+++ SOURCE DATA
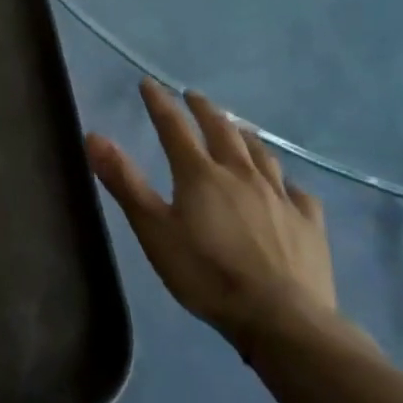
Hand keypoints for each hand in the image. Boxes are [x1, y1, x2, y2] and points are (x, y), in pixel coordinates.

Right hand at [86, 78, 338, 356]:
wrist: (282, 319)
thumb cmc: (206, 274)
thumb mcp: (153, 230)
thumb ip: (124, 182)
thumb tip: (94, 136)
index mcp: (200, 174)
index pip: (174, 127)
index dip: (159, 103)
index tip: (148, 83)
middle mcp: (241, 175)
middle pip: (222, 131)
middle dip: (204, 110)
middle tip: (194, 96)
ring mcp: (280, 198)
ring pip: (261, 154)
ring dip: (244, 136)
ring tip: (237, 128)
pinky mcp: (309, 224)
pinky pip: (297, 192)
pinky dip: (285, 180)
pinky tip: (285, 185)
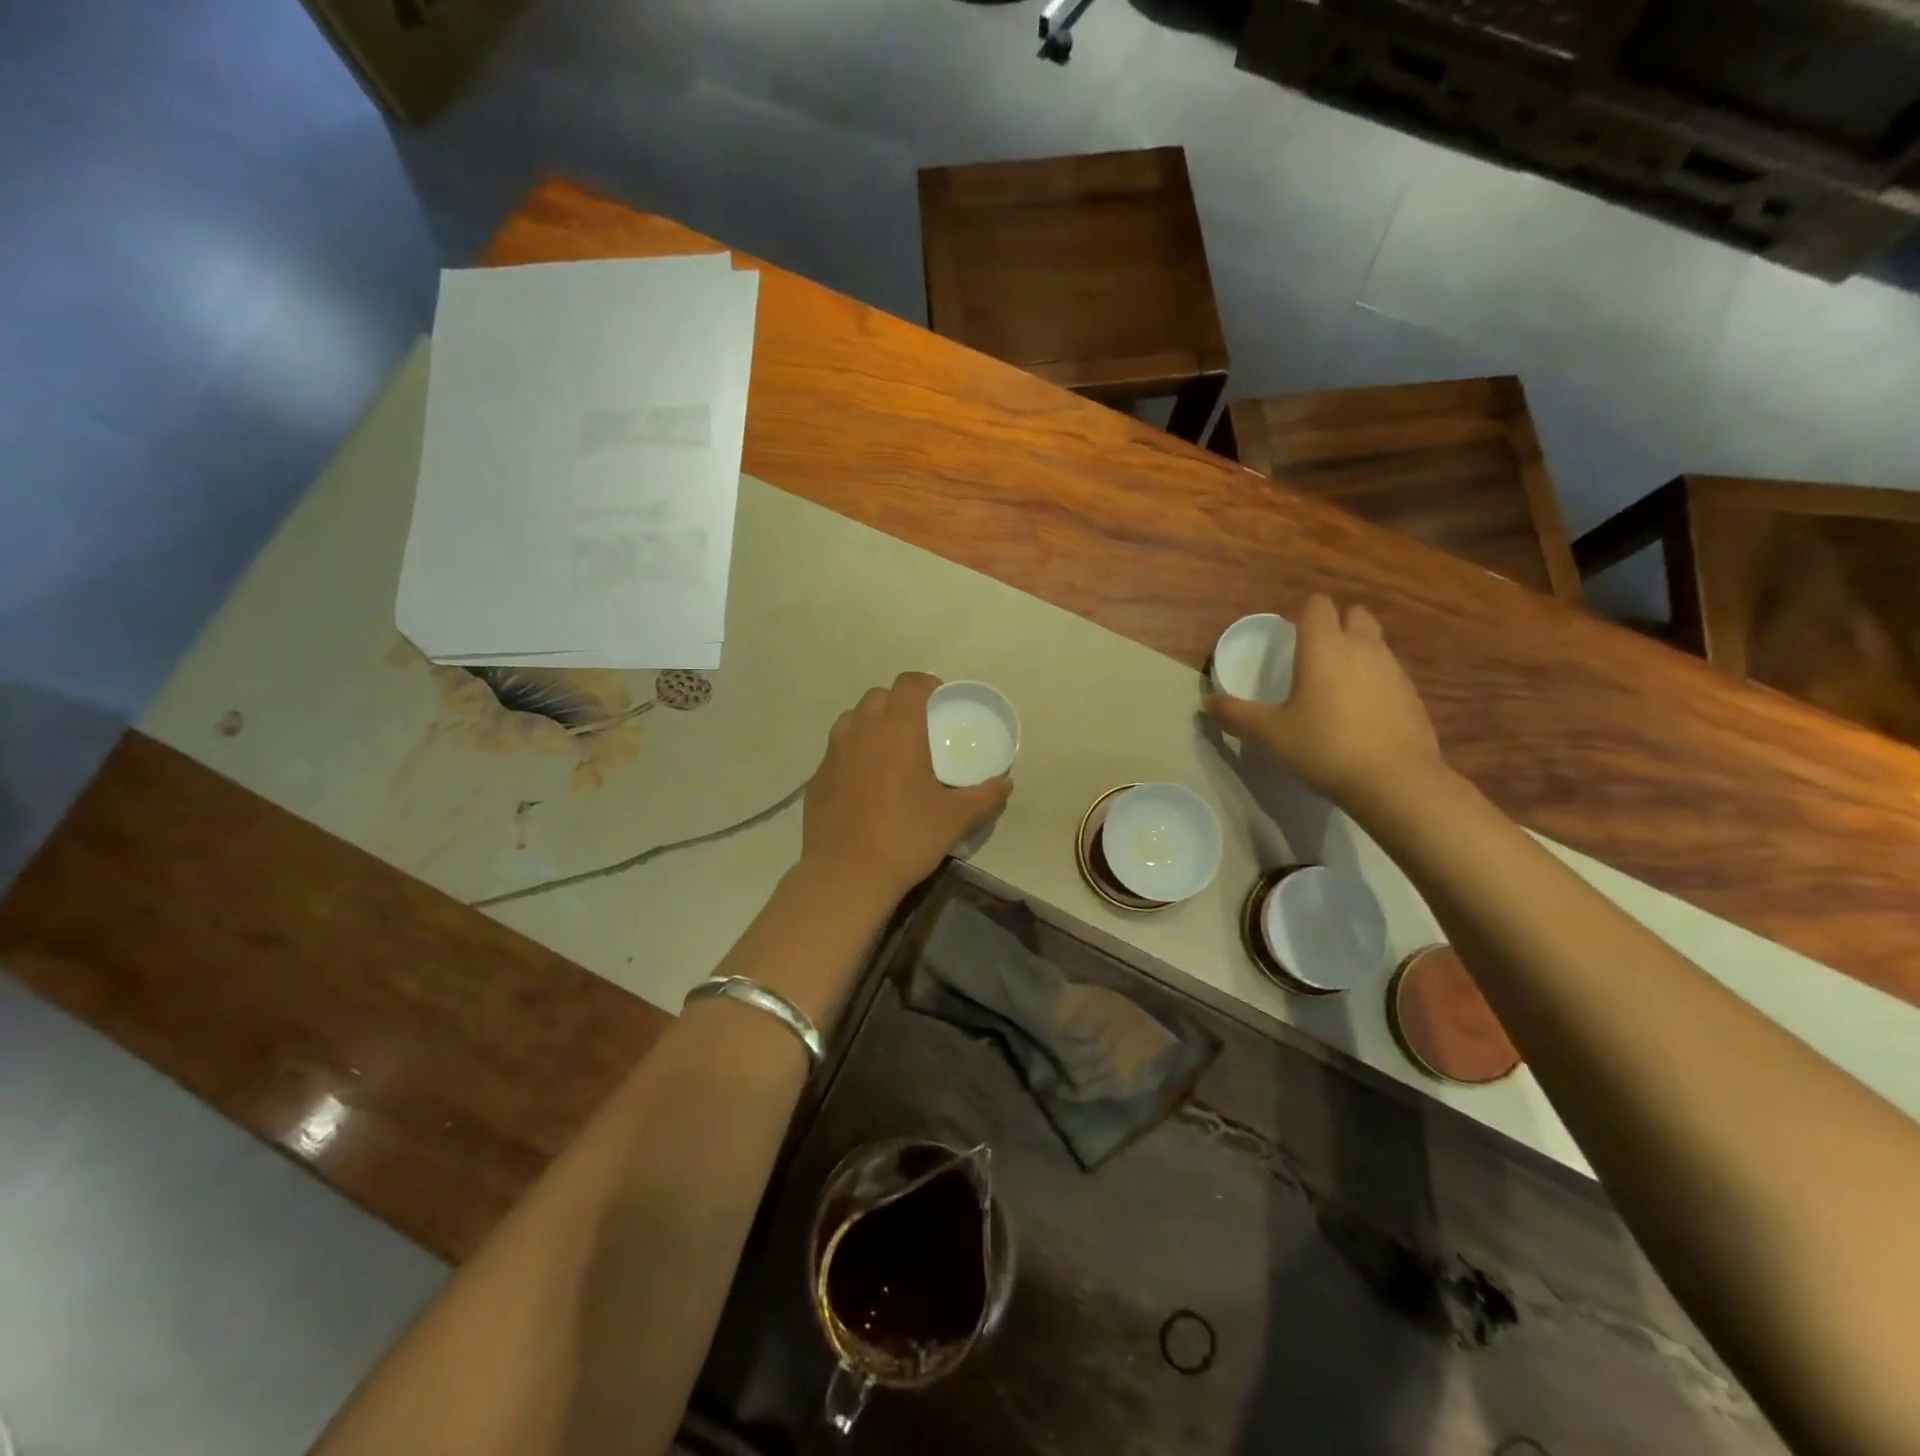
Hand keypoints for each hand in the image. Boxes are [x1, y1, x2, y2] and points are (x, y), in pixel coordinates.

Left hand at [802, 673, 1012, 900]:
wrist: (847, 875)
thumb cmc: (907, 837)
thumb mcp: (956, 818)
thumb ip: (986, 796)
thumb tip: (1006, 783)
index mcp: (897, 729)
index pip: (909, 683)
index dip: (926, 685)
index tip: (940, 702)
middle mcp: (861, 730)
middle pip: (878, 696)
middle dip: (898, 704)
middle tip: (918, 730)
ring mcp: (833, 753)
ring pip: (853, 720)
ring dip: (872, 724)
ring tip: (890, 752)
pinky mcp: (816, 778)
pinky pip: (837, 751)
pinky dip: (852, 754)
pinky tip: (864, 784)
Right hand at [1204, 594, 1444, 806]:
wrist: (1395, 780)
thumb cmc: (1325, 746)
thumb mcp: (1270, 733)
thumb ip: (1236, 715)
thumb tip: (1207, 703)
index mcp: (1324, 647)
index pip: (1317, 605)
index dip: (1302, 612)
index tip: (1288, 632)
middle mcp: (1362, 647)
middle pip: (1354, 614)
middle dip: (1336, 623)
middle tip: (1313, 652)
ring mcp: (1393, 669)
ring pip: (1374, 643)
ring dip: (1356, 651)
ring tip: (1333, 684)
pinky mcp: (1412, 695)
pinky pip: (1388, 672)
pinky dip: (1373, 680)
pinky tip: (1359, 711)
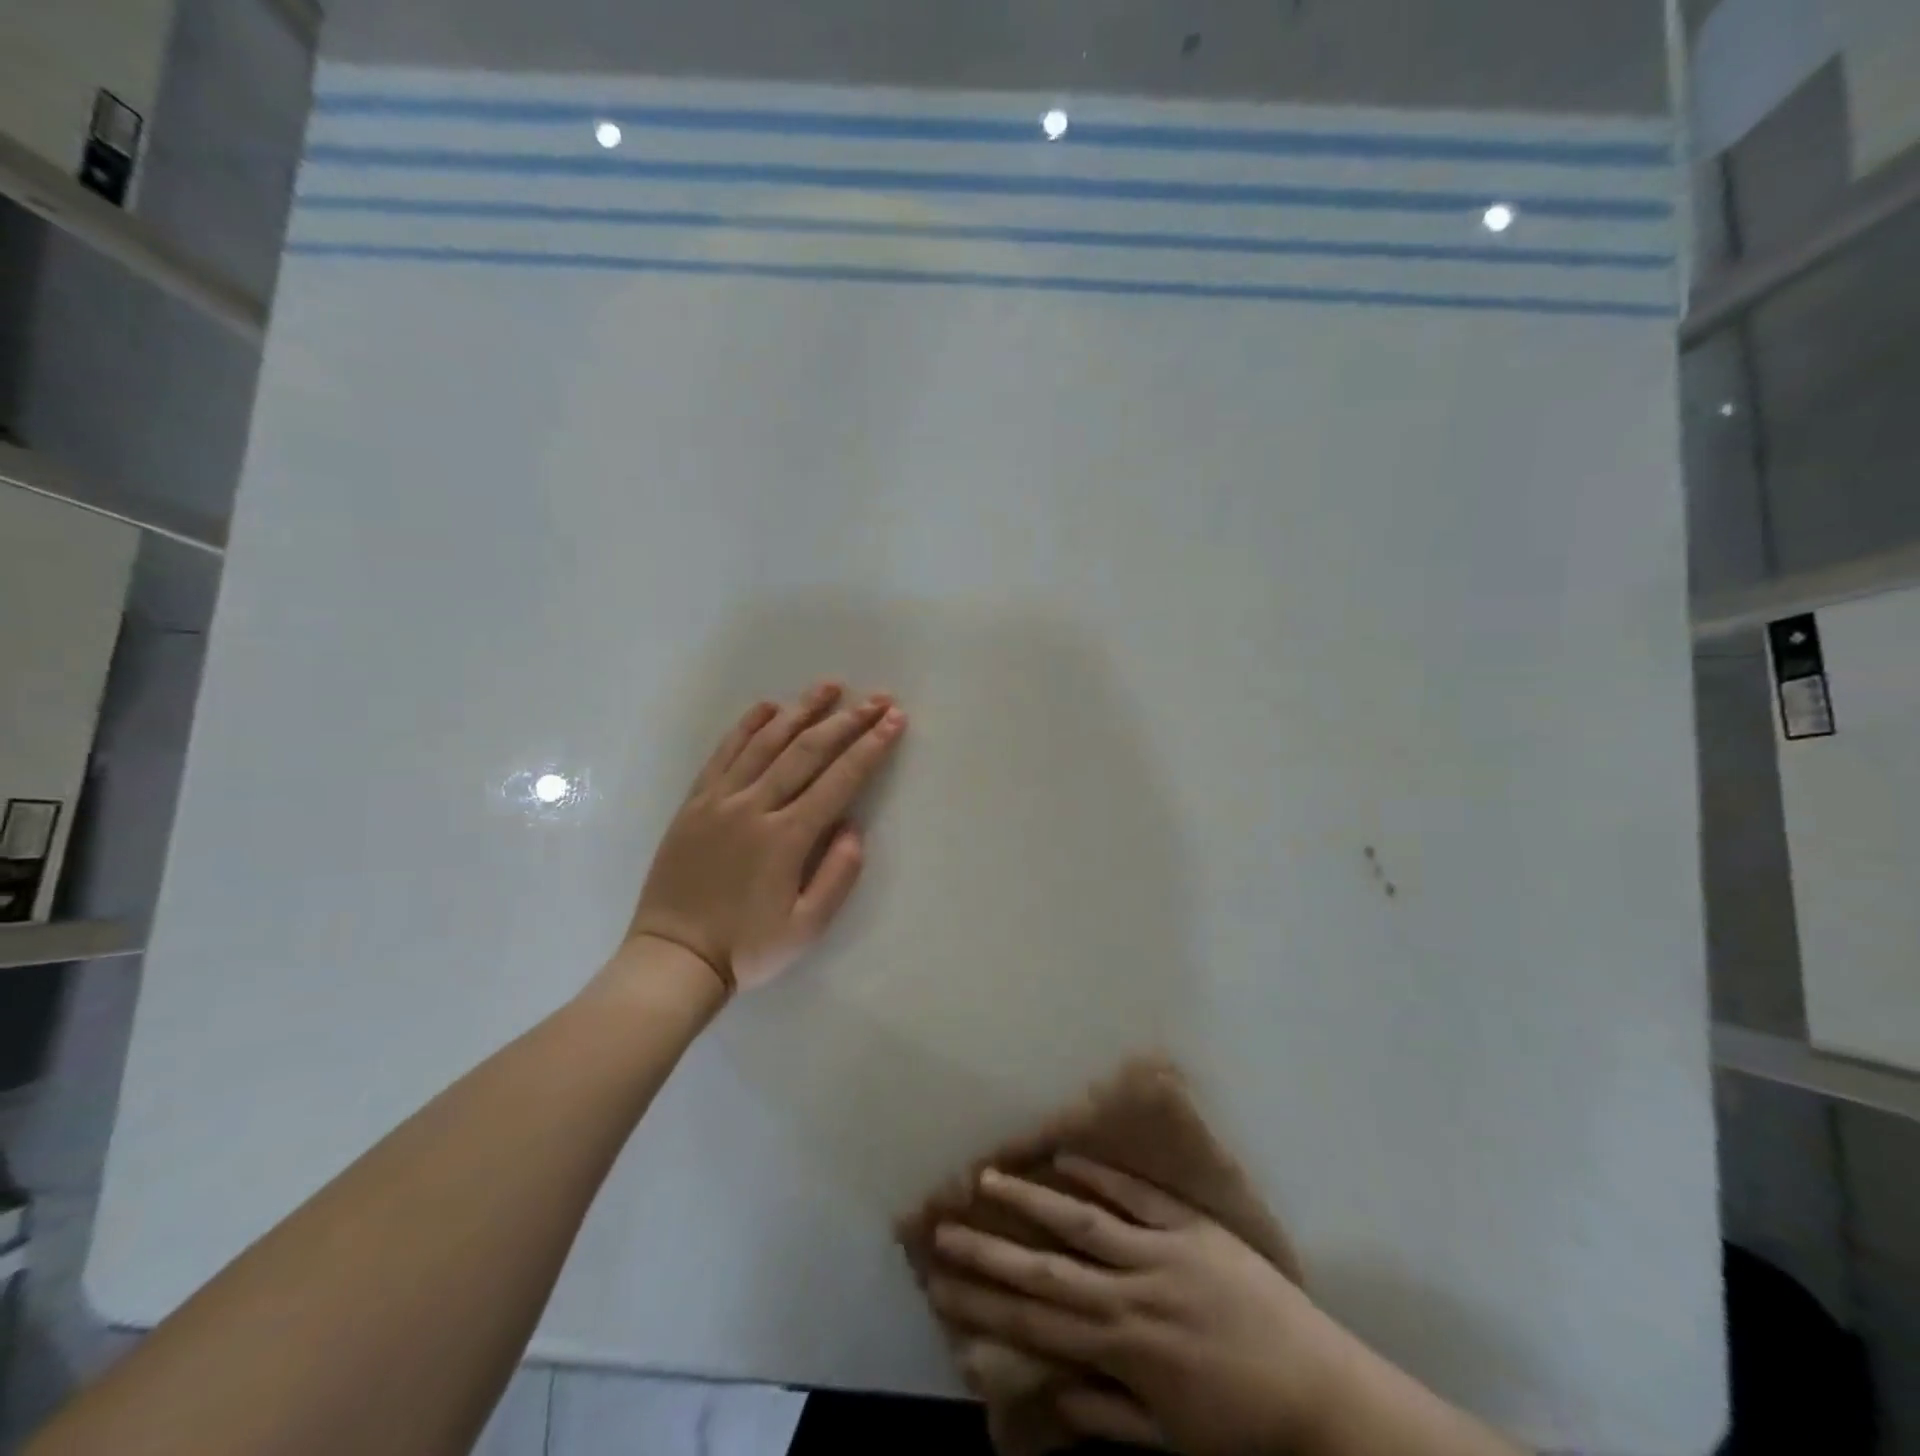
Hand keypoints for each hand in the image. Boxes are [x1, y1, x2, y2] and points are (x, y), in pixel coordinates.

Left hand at [627, 681, 906, 992]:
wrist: (673, 958)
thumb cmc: (746, 948)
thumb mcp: (806, 928)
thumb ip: (837, 876)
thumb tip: (853, 828)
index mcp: (786, 838)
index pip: (839, 780)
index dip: (871, 747)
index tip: (894, 719)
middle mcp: (754, 807)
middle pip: (807, 751)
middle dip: (846, 721)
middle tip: (876, 698)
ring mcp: (720, 801)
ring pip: (765, 743)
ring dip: (800, 710)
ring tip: (828, 686)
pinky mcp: (694, 803)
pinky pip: (723, 754)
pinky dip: (746, 726)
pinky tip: (766, 707)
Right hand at [927, 1157, 1344, 1455]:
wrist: (1321, 1392)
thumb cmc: (1243, 1426)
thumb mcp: (1171, 1440)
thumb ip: (1107, 1414)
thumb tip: (1051, 1390)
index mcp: (1122, 1350)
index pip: (1037, 1325)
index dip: (986, 1306)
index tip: (942, 1286)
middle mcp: (1130, 1294)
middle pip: (1046, 1269)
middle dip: (990, 1251)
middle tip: (943, 1230)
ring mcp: (1159, 1251)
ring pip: (1081, 1219)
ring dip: (1032, 1199)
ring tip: (988, 1177)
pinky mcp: (1189, 1225)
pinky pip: (1135, 1194)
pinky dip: (1098, 1174)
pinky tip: (1063, 1156)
++++++
YOUR ASSIGNMENT :: The lines from the one holding "pinky tip: (766, 707)" through the end of the listing above are to be written out exactly, both ends included, and no others.

RESULT BELOW ::
pinky tip: (766, 707)
Right hand at [927, 1157, 1344, 1455]:
wrist: (1321, 1392)
thumb cmc: (1243, 1426)
thumb mcp: (1171, 1440)
thumb ip: (1107, 1414)
thumb tip: (1051, 1390)
index mcp: (1122, 1350)
index pip: (1037, 1325)
index dip: (986, 1306)
index tip: (942, 1286)
middle mcp: (1130, 1294)
middle pip: (1046, 1269)
middle dip: (990, 1251)
middle tip: (943, 1230)
ring mcp: (1159, 1251)
ring pip: (1081, 1219)
ring dip: (1032, 1199)
ring tip: (988, 1177)
pinky mcp: (1189, 1225)
pinky pip: (1135, 1194)
pinky dip: (1098, 1174)
pinky tip: (1063, 1156)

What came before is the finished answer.